La consultation dure une vingtaine de minutes. Le médecin examine les résultats sanguins, vous interroge sur votre consommation passée et actuelle, vérifie votre état général, et s’assure que vous ne présentez pas de trouble incompatible avec la conduite. Il peut poser des questions sur votre sommeil, votre traitement médicamenteux, ou vos éventuelles pathologies chroniques.

À l’issue de la visite, le médecin rédige un avis qu’il transmet à la commission médicale. Cet avis peut être favorable, favorable avec restrictions (conduite limitée aux véhicules équipés d’un éthylotest antidémarrage, par exemple), ou défavorable. L’avis défavorable n’est jamais définitif : il peut être contesté, ou suivi d’une nouvelle visite après un délai complémentaire.

Récupérer son permis après une suspension pour alcool : les démarches pas à pas

Une fois l’avis médical obtenu, le chemin administratif n’est pas terminé. La restitution du permis suit un ordre précis.

La première étape consiste à s’assurer que le test psychotechnique obligatoire a bien été réalisé. Ce test, passé auprès d’un psychologue agréé, évalue votre rapport à l’alcool et votre conscience du risque routier. Sans lui, la préfecture n’instruira pas votre dossier.

Ensuite, vous devez transmettre à la préfecture l’ensemble des pièces justificatives : avis médical, attestation de test psychotechnique, et selon les cas un certificat de test cognitif si votre infraction impliquait une vitesse excessive ou un cumul d’alcool et de stupéfiants. Votre dossier est examiné, et la préfecture peut convoquer une commission médicale si elle l’estime nécessaire.

Une fois l’avis d’aptitude validé, il faut vérifier que votre solde de points n’est pas nul. Une suspension pour alcoolémie entraîne un retrait de six points. Si vous tombez à zéro, vous devrez repasser l’épreuve théorique générale, et le délai de récupération de votre attestation de code de la route s’ajoutera au processus. En attendant la restitution effective du titre, le suivi en ligne se fait via la plateforme ANTS, où vous pourrez consulter le résultat de votre dossier.

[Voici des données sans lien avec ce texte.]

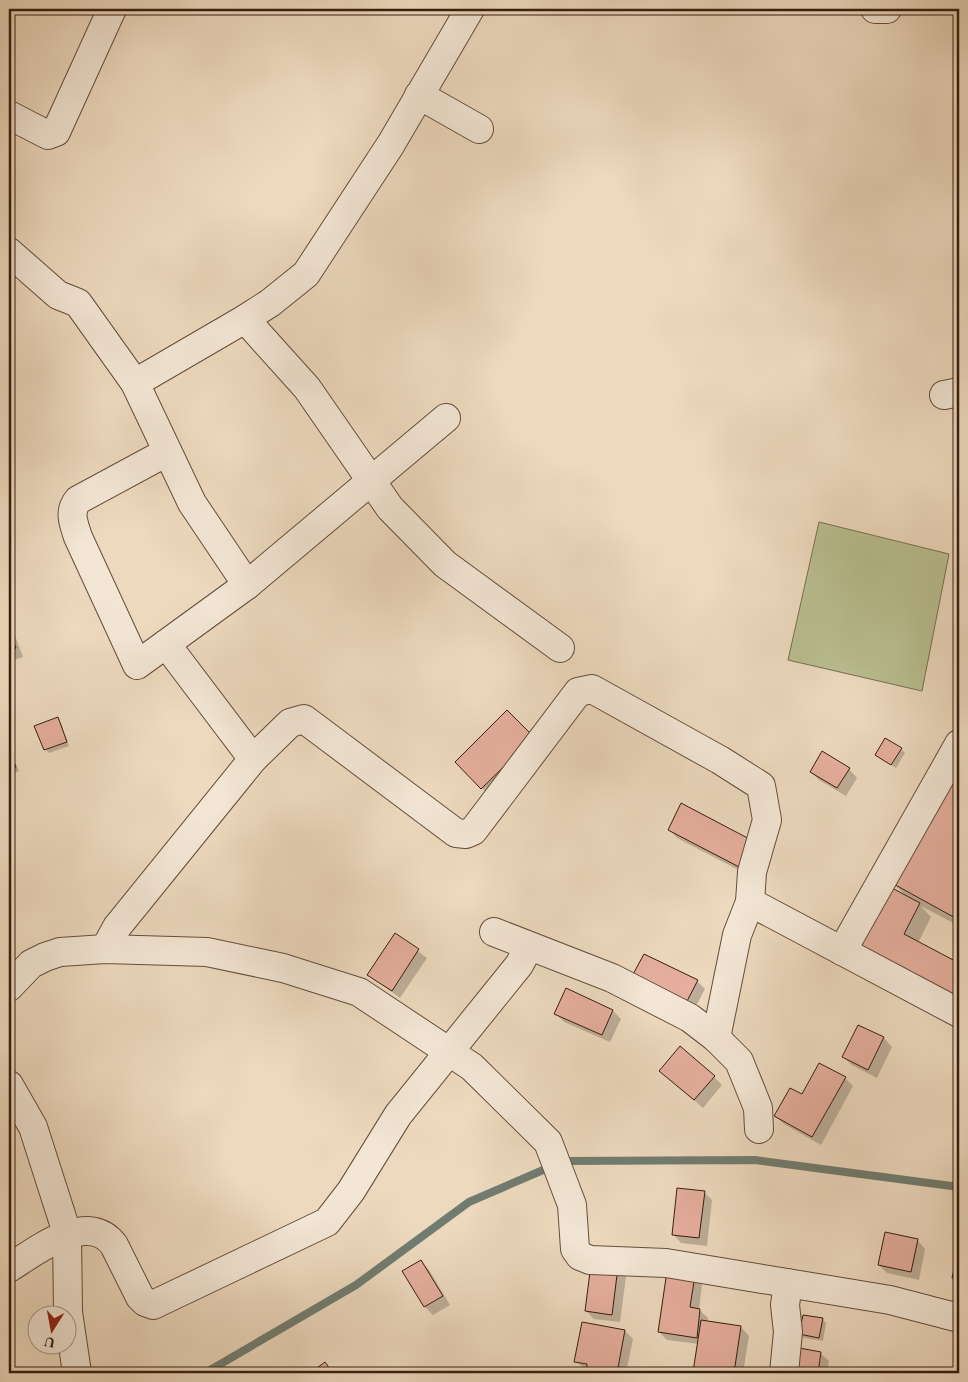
<svg xmlns="http://www.w3.org/2000/svg" width="968" height="1382" viewBox="0 0 968 1382" font-family="'EB Garamond',serif">
<rect width="100%" height="100%" fill="#edd9be"/>
<filter id="stains"><feTurbulence type="fractalNoise" baseFrequency=".004" numOctaves="4"/><feColorMatrix values="0 0 0 0 .2 0 0 0 0 .09 0 0 0 0 .02 0 0 0 .5 -.17"/></filter>
<radialGradient id="worn" r=".72"><stop offset=".6" stop-color="#630" stop-opacity="0"/><stop offset="1" stop-color="#630" stop-opacity=".3"/></radialGradient>
<!-- green -->
<polygon fill="#b9bf91" stroke="#786e50" points="819,522 949,554 922,691 788,660"/>
<!-- shadow -->
<g fill="#0003">
<polygon points="9,628 14,633 23,657 9,662"/>
<polygon points="57,719 61,723 69,746 49,753 45,749"/>
<polygon points="541,746 490,796 456,762"/>
<polygon points="9,749 19,771 9,776"/>
<polygon points="901,749 905,753 896,768 880,758"/>
<polygon points="959,768 959,926 921,906 931,917 918,943 959,965 959,1013 865,963 907,897 892,882"/>
<polygon points="849,769 857,778 846,796 819,780 811,772"/>
<polygon points="669,829 764,852 752,877 677,838"/>
<polygon points="396,935 427,958 400,998 369,975"/>
<polygon points="645,955 697,981 705,989 693,1012"/>
<polygon points="613,1011 621,1019 610,1042 564,1022 556,1014"/>
<polygon points="858,1026 884,1038 892,1047 877,1078 852,1065 843,1057"/>
<polygon points="714,1077 722,1085 703,1108 669,1079"/>
<polygon points="845,1078 853,1086 821,1145 784,1124 775,1116 802,1096"/>
<polygon points="704,1192 712,1200 707,1246 681,1243 673,1234"/>
<polygon points="917,1240 925,1249 919,1280 887,1273 879,1265"/>
<polygon points="959,1253 959,1283 954,1278"/>
<polygon points="421,1261 429,1270 450,1305 433,1315 425,1307"/>
<polygon points="618,1268 626,1277 620,1322 594,1319 586,1311"/>
<polygon points="694,1276 702,1284 699,1310 708,1318 708,1322 741,1327 749,1336 743,1373 696,1373 694,1372 699,1344 667,1340 659,1332"/>
<polygon points="822,1319 826,1323 823,1341 804,1338 800,1334"/>
<polygon points="625,1331 633,1339 626,1373 587,1373 587,1370 575,1361"/>
<polygon points="820,1353 829,1361 827,1373 791,1373"/>
</g>
<g fill="none" stroke-linecap="round" stroke-linejoin="round">
<!-- stream -->
<polyline stroke="#717c71" stroke-width="8" points="205,1373 356,1285 469,1202 564,1161 755,1160 959,1187"/>
</g>
<!-- building -->
<g fill="#e5ae9d" stroke="#361e0f">
<polygon points="9,631 16,648 9,651"/>
<polygon points="507,710 534,737 481,789 455,762"/>
<polygon points="58,717 67,742 44,750 34,726"/>
<polygon points="885,738 902,748 891,765 875,755"/>
<polygon points="9,751 16,767 9,770"/>
<polygon points="822,751 850,768 837,788 810,772"/>
<polygon points="955,775 959,778 959,920 890,882"/>
<polygon points="681,803 757,843 743,869 668,830"/>
<polygon points="892,888 920,903 904,934 959,963 959,1008 851,950"/>
<polygon points="395,933 419,949 392,991 367,975"/>
<polygon points="644,954 698,980 685,1005 631,978"/>
<polygon points="566,988 613,1010 602,1035 554,1014"/>
<polygon points="858,1025 884,1037 868,1070 842,1057"/>
<polygon points="680,1046 715,1076 694,1100 659,1071"/>
<polygon points="819,1063 846,1077 812,1137 774,1116 790,1088 802,1094"/>
<polygon points="677,1188 705,1191 699,1238 672,1235"/>
<polygon points="959,1207 959,1229 955,1228"/>
<polygon points="885,1232 918,1239 911,1272 878,1265"/>
<polygon points="959,1247 959,1280 952,1278"/>
<polygon points="421,1260 443,1296 424,1307 402,1271"/>
<polygon points="591,1264 618,1267 612,1315 585,1311"/>
<polygon points="667,1271 695,1275 690,1307 700,1309 697,1338 658,1332"/>
<polygon points="803,1315 823,1318 819,1338 799,1334"/>
<polygon points="701,1320 741,1326 734,1373 693,1372"/>
<polygon points="582,1322 625,1330 617,1373 586,1373 587,1364 574,1362"/>
<polygon points="794,1347 821,1352 818,1373 789,1373"/>
<polygon points="325,1362 333,1373 310,1373"/>
</g>
<g fill="none" stroke-linecap="round" stroke-linejoin="round">
<defs>
<g id="minor">
<polyline points="875,9 887,9"/>
<polyline points="419,95 479,129"/>
<polyline points="9,115 48,135 56,132 112,9"/>
<polyline points="9,252 58,295 78,303 135,383 192,503 247,585"/>
<polyline points="245,319 307,388 390,508 445,564 560,648"/>
<polyline points="135,383 245,319 270,303 306,274 391,144 470,9"/>
<polyline points="944,395 959,392"/>
<path d="M167,452L78,500C68,512 74,524 78,537L137,665L247,585L446,418"/>
<polyline points="166,644 253,759"/>
<polyline points="494,932 612,978 690,1018 716,1038 739,1061 758,1108 759,1129"/>
<polyline points="105,949 117,927 253,759 290,723 304,719 456,833 466,834 473,831 578,692 592,689 720,760 761,786 767,820 752,872 750,902 959,1013"/>
<polyline points="842,951 959,744"/>
<polyline points="9,987 31,964 45,957 60,952 105,949 207,952 283,968 359,992 472,1067 548,1142 572,1205 575,1249 580,1256 590,1260 666,1263 890,1300 959,1318"/>
<polyline points="716,1038 737,935 750,902"/>
<polyline points="9,1085 33,1127 67,1233 68,1312 77,1373"/>
<path d="M9,1268C35,1252 88,1209 114,1245L140,1297L145,1302L153,1305L327,1222L351,1191L398,1115L519,965L529,947"/>
<polyline points="784,1373 788,1332 785,1305 788,1283"/>
</g>
</defs>
<!-- minor casing -->
<use href="#minor" stroke="#644d3b" stroke-width="30"/>
<!-- minor -->
<use href="#minor" stroke="#f3e6d5" stroke-width="28"/>
</g>
<!-- margin -->
<rect width="968" height="1382" fill="none" stroke="#edd9be" stroke-width="30"/>
<rect x="10" y="10" width="948" height="1362" fill="none" stroke="#361e0f" stroke-width="2.5"/>
<rect x="15" y="15" width="938" height="1352" fill="none" stroke="#361e0f"/>
<!-- north arrow -->
<g transform="translate(52 1330) rotate(191)"><circle r="24" fill="#f3e6d5" stroke="#a79686"/>
<path d="M0-4L9 19L0 12L-9 19Z" fill="#8f2418"/>
<text y="-8" font-size="14" font-weight="bold" text-anchor="middle" fill="#361e0f">U</text>
</g>
<rect width="100%" height="100%" filter="url(#stains)"/>
<rect width="100%" height="100%" fill="url(#worn)"/>
</svg>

Pour finir, retenez que le délai entre la visite médicale et la récupération effective du permis varie de quelques semaines à plusieurs mois selon les préfectures. Un conseil : ne reprenez pas le volant tant que vous n’avez pas reçu de notification officielle de la préfecture. L’avis médical favorable ne remplace pas la décision administrative.

Questions fréquentes

Quel taux de CDT pour récupérer son permis de conduire ?

Le médecin agréé attend un taux revenu dans la norme du laboratoire, soit en dessous de 1,6 % chez la plupart des laboratoires français. Certains fixent le seuil à 1,3 %. L’important est que le résultat soit clairement normal, pas à la limite supérieure.

Quand arrêter de boire avant une prise de sang pour le permis ?

Il est recommandé d’arrêter toute consommation au moins quatre semaines avant la prise de sang. La moitié de la CDT se dégrade en quinze jours environ, mais un excès ponctuel peut retarder la normalisation.

Quel taux de gamma-GT faut-il pour récupérer son permis ?

Les valeurs usuelles se situent en dessous de 55 UI/L chez l’homme et 38 UI/L chez la femme. Le médecin apprécie le résultat en combinaison avec la CDT et le VGM, pas de manière isolée.

Comment faire baisser les CDT avant une prise de sang ?

La seule méthode documentée est l’abstinence alcoolique complète. Aucun complément alimentaire, aucune hydratation intensive ni aucune activité physique ne modifie significativement le taux de CDT.